LOS ANGELES – Listen for gasps in the "Gravity" audience when 50-year-old leading lady Sandra Bullock first slips out of her space suit and shows off her flawless figure in a tiny crop top and itty bitty shorts. And then know her body isn't the only miracle -- her being in the movie at all was a long-shot at best.
Originally written for Angelina Jolie, the lead female role was reportedly offered to a bevy of much younger stars. In mid-2010, Marion Cotillard, 38, screen tested. A couple of months later Scarlett Johansson, 28, and Blake Lively, 26, were being linked to the movie. When director Alfonso Cuarón got the green light from Warner Bros., he offered the part to Natalie Portman, 32, without a screen test. But she passed.
Which is when Oscar winner Bullock entered the picture. And even she admits she was a weird choice for a movie about an astronaut floating helplessly in space, but for a totally different reason.
MORE: How Sandra Bullock trained for weightlessness.
“I don’t like to fly. I’ve never been a good flyer," Bullock told FOX411. “I have a lot of friends that have permanent nail marks in their arms… The moaning that comes from me when there is turbulence. It’s awkward for everyone around.”
Luckily for Bullock, filming "Gravity" didn’t require any actual soaring. Instead Bullock, like her co-star George Clooney, was harnessed with around a dozen carbon-thin wires across her body to train, and tied into a rig inside a tailor-made cube adorned by over four thousand LED light bulbs. The bulbs could simulate whatever brightness, speed and color were required to capture the light of Earth below and sun in the distance as her astronaut character spun and slammed into stuff
“The toughest aspect (of filming) was gravity. We had to have the actors floating around the way they would react in space and there is no resistance in space and we needed to invent a new set of tools to achieve that,” Cuarón explained. “The journey of inventing those tools is what took a while.”

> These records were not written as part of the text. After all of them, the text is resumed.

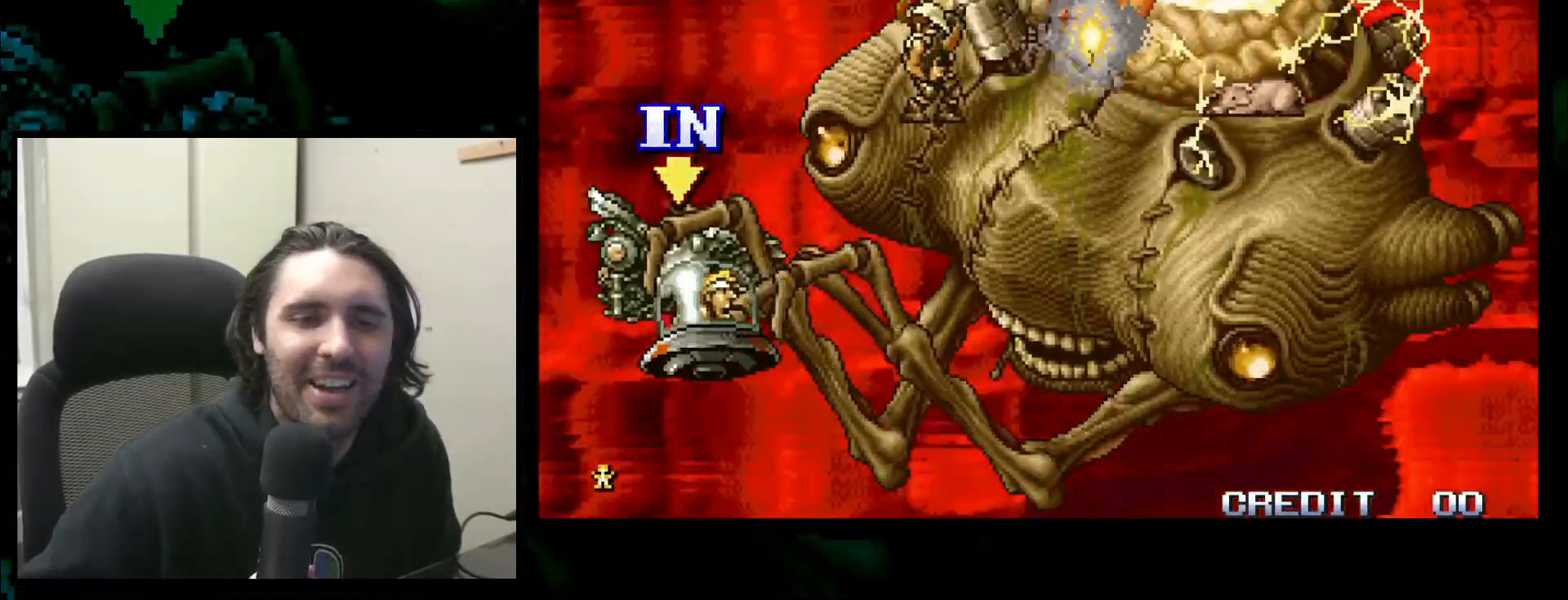
{"dt_ms": 500, "buttons": [], "left_stick": "center", "events": []}
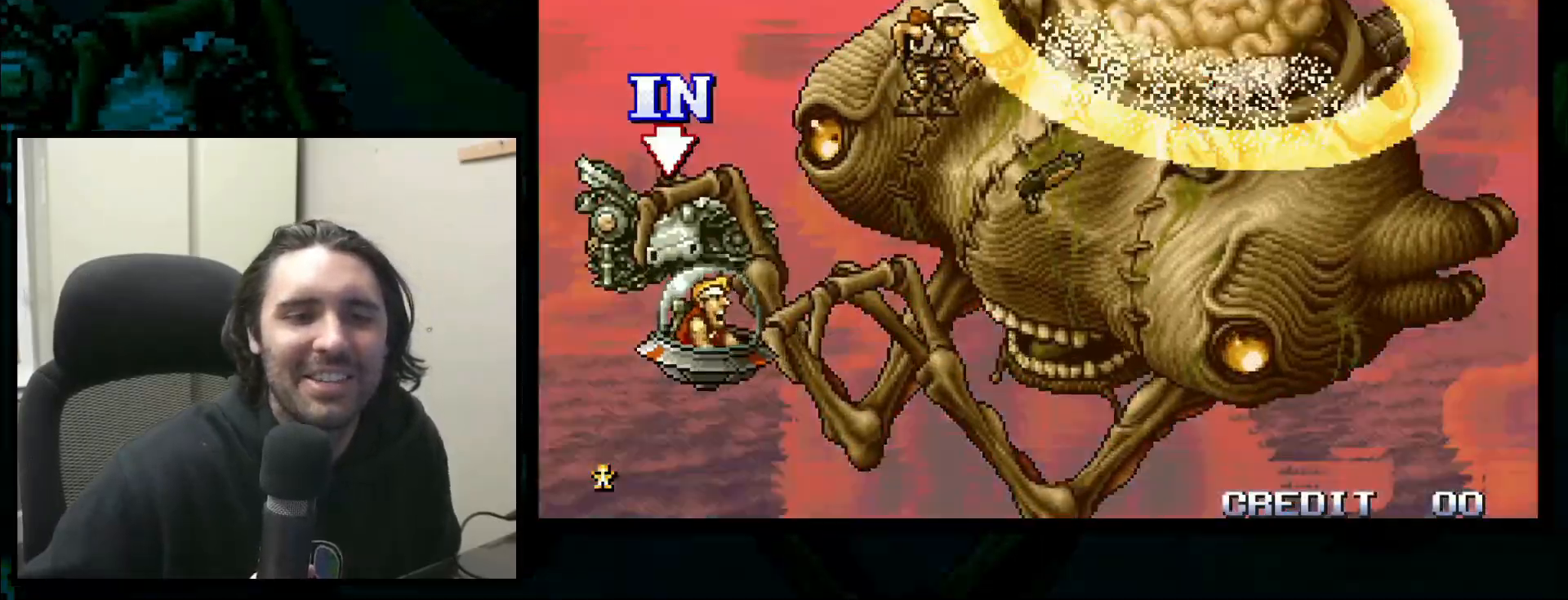
{"dt_ms": 500, "buttons": [], "left_stick": "down", "events": [[450, "left_stick", "down"]]}
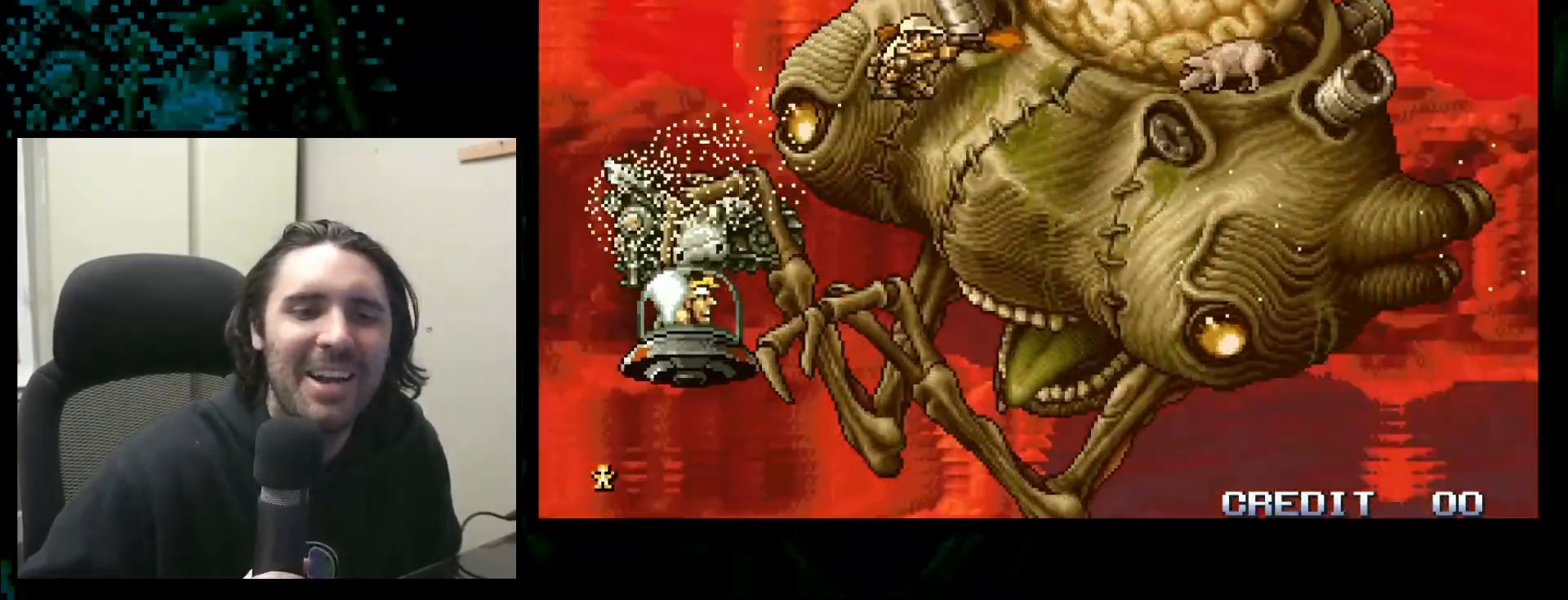
{"dt_ms": 500, "buttons": [], "left_stick": "center", "events": [[67, "left_stick", "center"]]}
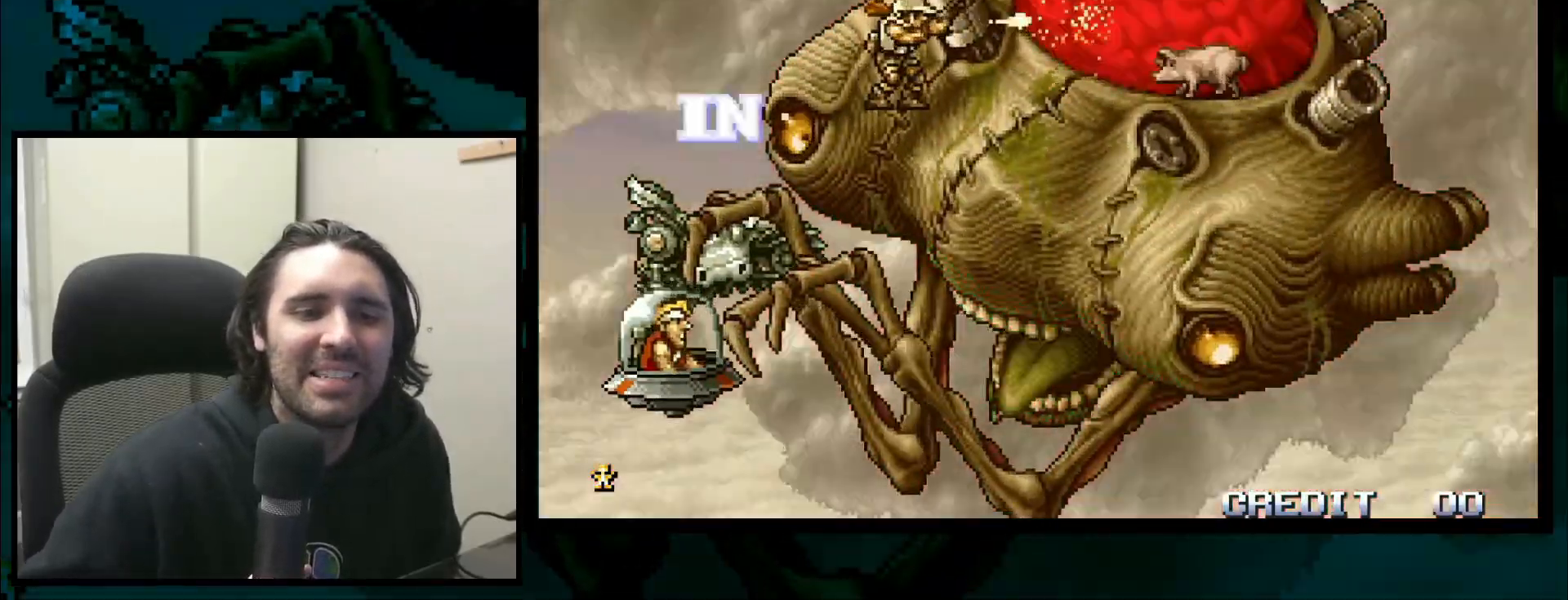
{"dt_ms": 500, "buttons": [], "left_stick": "center", "events": []}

Four-and-a-half years to be exact.
And while the process wasn’t always a walk (or rather or whirl) in the park, it did teach Bullock a few extra life lessons.

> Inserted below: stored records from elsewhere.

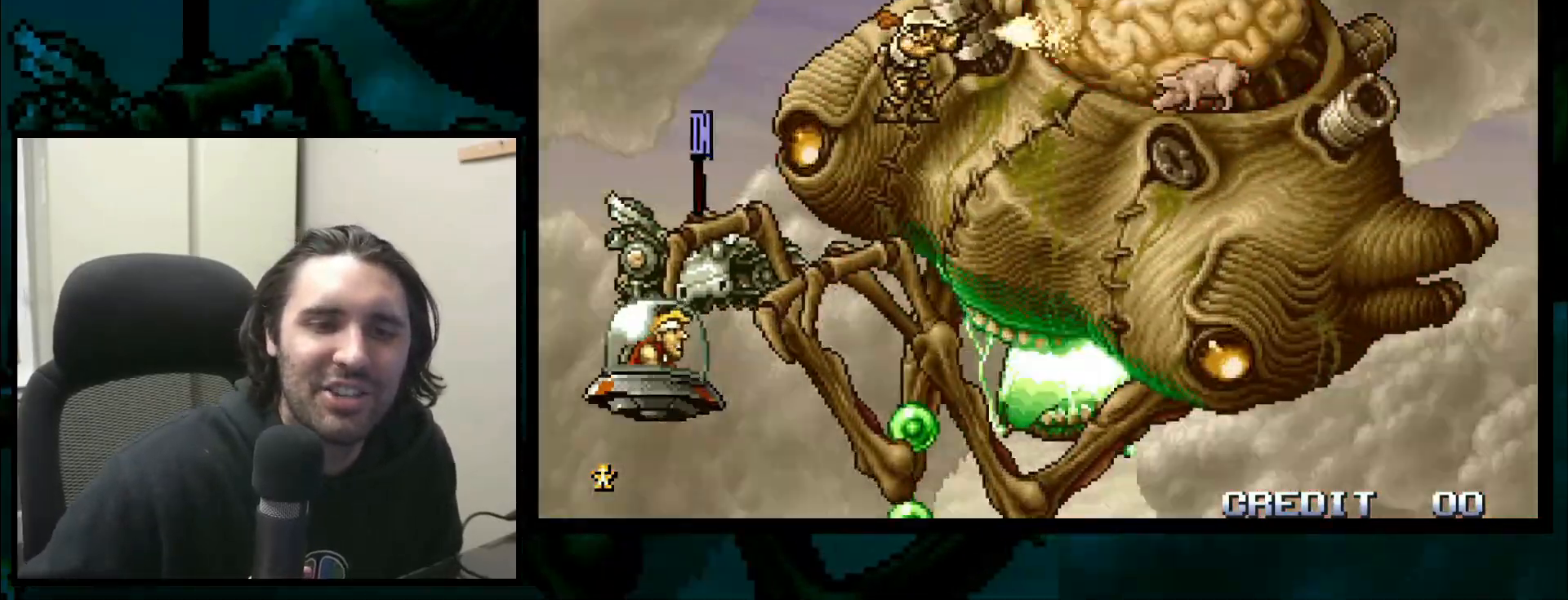
{"dt_ms": 500, "buttons": [], "left_stick": "center", "events": []}
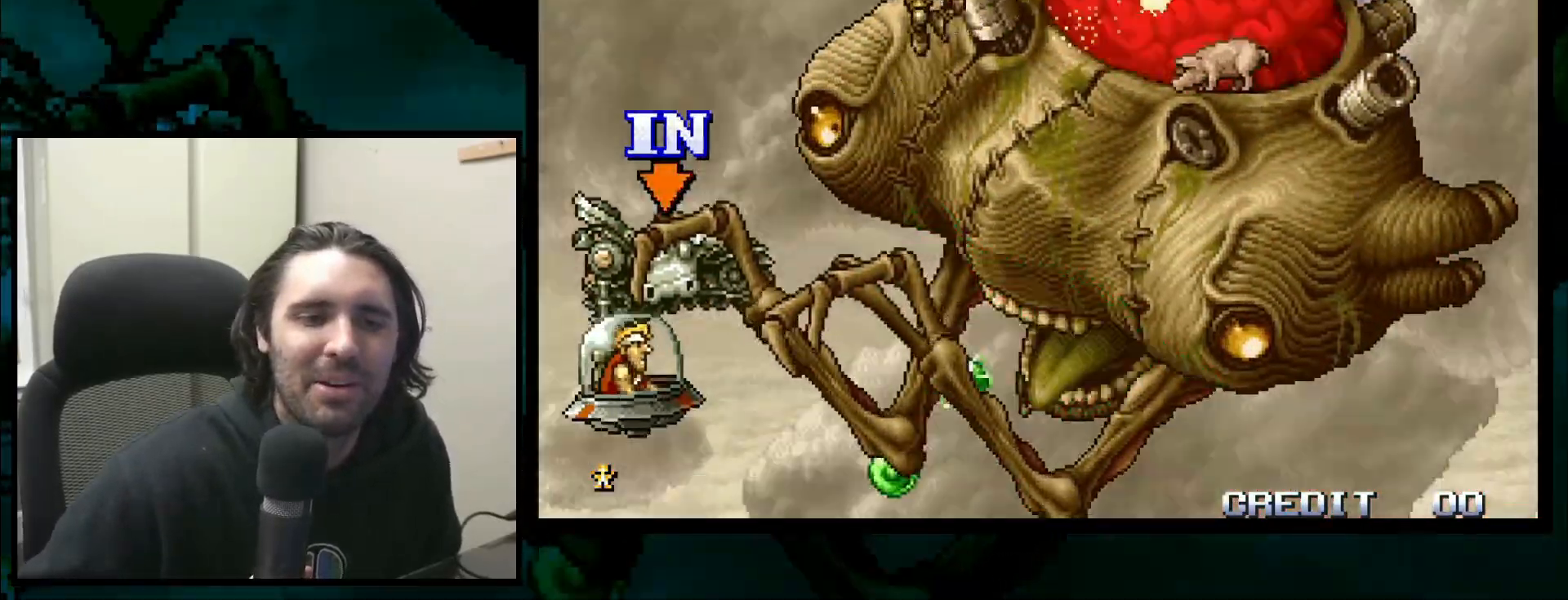
{"dt_ms": 500, "buttons": [], "left_stick": "center", "events": [[17, "CROSS", "down"], [100, "left_stick", "left"], [150, "CROSS", "up"], [467, "left_stick", "center"]]}
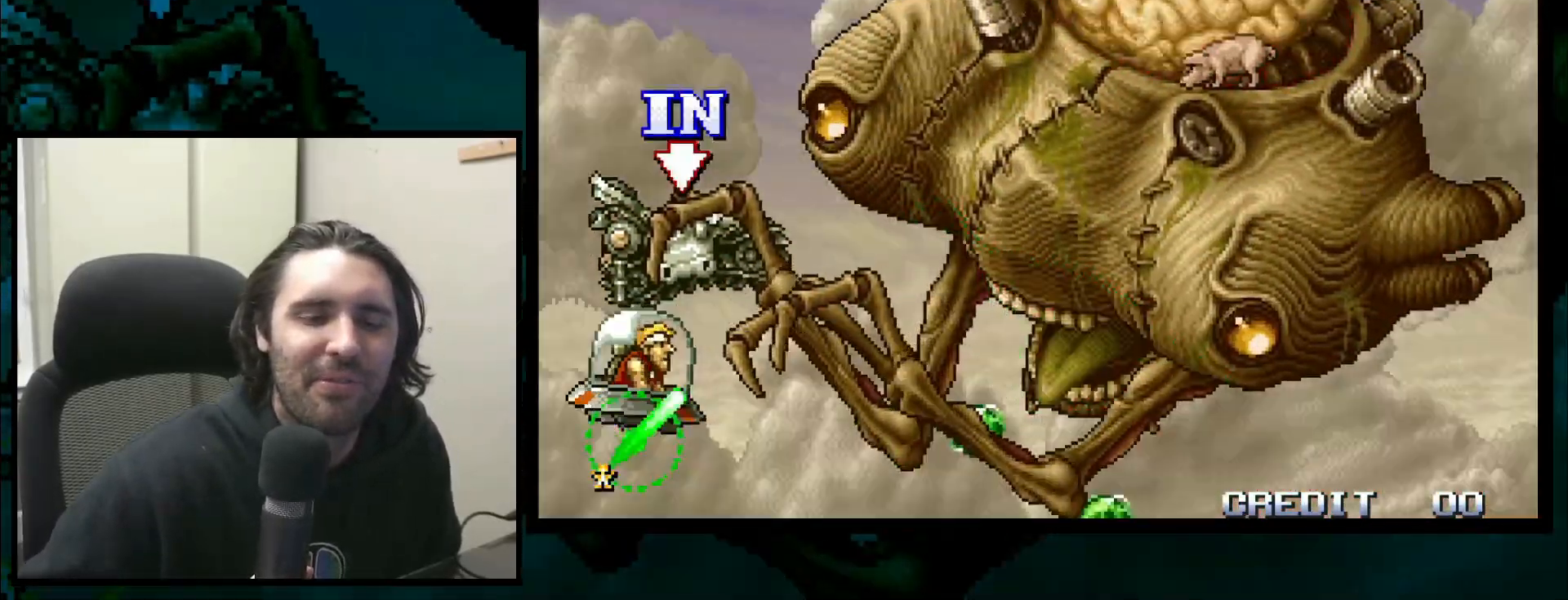
{"dt_ms": 500, "buttons": [], "left_stick": "center", "events": [[67, "left_stick", "left"], [150, "left_stick", "center"], [233, "left_stick", "left"], [283, "left_stick", "center"]]}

“It was frustrating, scary, exhilarating, humbling… But mostly, it just pissed you off. It took away all your control, and your crutches and forced you to (surrender),” she added. “But I have gotten to that point in my life where I know I am absolutely out of control, and if anything should happen other than what I do, than that is all I have got. And even if I am not always controllable.”